Seatbelt also keeps the legacy default preferences read access (user-preference-read) needed for cfprefs-backed macOS behavior.

Linux

Expects the binary containing codex-core to run the equivalent of codex sandbox linux (legacy alias: codex debug landlock) when arg0 is codex-linux-sandbox. See the codex-arg0 crate for details.

Legacy SandboxPolicy / sandbox_mode configs are still supported on Linux. They can continue to use the legacy Landlock path when the split filesystem policy is sandbox-equivalent to the legacy model after cwd resolution. Split filesystem policies that need direct FileSystemSandboxPolicy enforcement, such as read-only or denied carveouts under a broader writable root, automatically route through bubblewrap. The legacy Landlock path is used only when the split filesystem policy round-trips through the legacy SandboxPolicy model without changing semantics. That includes overlapping cases like /repo = write, /repo/a = none, /repo/a/b = write, where the more specific writable child must reopen under a denied parent.

The Linux sandbox helper prefers the first bwrap found on PATH outside the current working directory whenever it is available. If bwrap is present but too old to support --argv0, the helper keeps using system bubblewrap and switches to a no---argv0 compatibility path for the inner re-exec. If bwrap is missing, it falls back to the vendored bubblewrap path compiled into the binary and Codex surfaces a startup warning through its normal notification path instead of printing directly from the sandbox helper. Codex also surfaces a startup warning when bubblewrap cannot create user namespaces. WSL2 uses the normal Linux bubblewrap path. WSL1 is not supported for bubblewrap sandboxing because it cannot create the required user namespaces, so Codex rejects sandboxed shell commands that would enter the bubblewrap path before invoking bwrap.

Windows

Legacy SandboxPolicy / sandbox_mode configs are still supported on Windows. Legacy read-only and workspace-write policies imply full filesystem read access; exact readable roots are represented by split filesystem policies instead.

The elevated Windows sandbox also supports:

legacy ReadOnly and WorkspaceWrite behavior
split filesystem policies that need exact readable roots, exact writable roots, or extra read-only carveouts under writable roots
backend-managed system read roots required for basic execution, such as C:\Windows, C:\Program Files, C:\Program Files (x86), and C:\ProgramData, when a split filesystem policy requests platform defaults

The unelevated restricted-token backend still supports the legacy full-read Windows model for legacy ReadOnly and WorkspaceWrite behavior.

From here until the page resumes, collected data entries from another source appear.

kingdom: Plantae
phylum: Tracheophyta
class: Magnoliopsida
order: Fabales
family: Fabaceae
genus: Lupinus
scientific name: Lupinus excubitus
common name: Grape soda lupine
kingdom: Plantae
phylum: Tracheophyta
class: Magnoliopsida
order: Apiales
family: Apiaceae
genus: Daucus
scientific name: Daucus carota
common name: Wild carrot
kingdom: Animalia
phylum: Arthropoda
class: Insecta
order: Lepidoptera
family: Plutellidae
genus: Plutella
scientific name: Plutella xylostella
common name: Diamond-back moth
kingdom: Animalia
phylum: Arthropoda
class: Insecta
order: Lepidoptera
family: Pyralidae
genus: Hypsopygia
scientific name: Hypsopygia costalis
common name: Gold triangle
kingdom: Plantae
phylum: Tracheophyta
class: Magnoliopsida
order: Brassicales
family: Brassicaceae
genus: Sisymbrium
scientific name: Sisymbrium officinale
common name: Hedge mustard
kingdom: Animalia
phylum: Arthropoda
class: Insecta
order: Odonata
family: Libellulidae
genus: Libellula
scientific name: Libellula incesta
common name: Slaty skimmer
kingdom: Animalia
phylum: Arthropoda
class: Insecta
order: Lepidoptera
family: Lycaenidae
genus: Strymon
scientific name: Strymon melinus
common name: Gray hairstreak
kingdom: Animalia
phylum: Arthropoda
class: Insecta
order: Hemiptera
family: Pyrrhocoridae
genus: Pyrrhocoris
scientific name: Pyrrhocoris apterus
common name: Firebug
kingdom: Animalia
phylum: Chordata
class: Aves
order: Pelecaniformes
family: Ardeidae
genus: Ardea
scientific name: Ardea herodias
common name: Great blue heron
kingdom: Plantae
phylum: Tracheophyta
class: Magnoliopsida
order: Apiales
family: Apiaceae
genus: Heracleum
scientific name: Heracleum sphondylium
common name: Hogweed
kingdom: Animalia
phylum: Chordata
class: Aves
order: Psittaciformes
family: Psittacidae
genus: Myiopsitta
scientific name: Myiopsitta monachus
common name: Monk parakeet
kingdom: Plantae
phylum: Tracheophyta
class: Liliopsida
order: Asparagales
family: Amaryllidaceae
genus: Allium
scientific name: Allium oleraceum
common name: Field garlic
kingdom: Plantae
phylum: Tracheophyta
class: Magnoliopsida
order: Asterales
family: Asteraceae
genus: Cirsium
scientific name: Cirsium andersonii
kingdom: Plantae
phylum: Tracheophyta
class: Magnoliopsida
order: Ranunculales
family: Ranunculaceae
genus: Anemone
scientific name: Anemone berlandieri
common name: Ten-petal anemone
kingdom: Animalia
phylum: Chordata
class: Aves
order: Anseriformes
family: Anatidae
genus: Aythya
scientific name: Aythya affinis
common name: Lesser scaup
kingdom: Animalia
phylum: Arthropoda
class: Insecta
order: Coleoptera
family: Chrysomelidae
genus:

It also supports a narrow split-filesystem subset: full-read split policies whose writable roots still match the legacy WorkspaceWrite root set, but add extra read-only carveouts under those writable roots.

New [permissions] / split filesystem policies remain supported on Windows only when they can be enforced directly by the selected Windows backend or round-trip through the legacy SandboxPolicy model without changing semantics. Policies that would require direct explicit unreadable carveouts (none) or reopened writable descendants under read-only carveouts still fail closed instead of running with weaker enforcement.

All Platforms

Expects the binary containing codex-core to simulate the virtual apply_patch CLI when arg1 is --codex-run-as-apply-patch. See the codex-arg0 crate for details.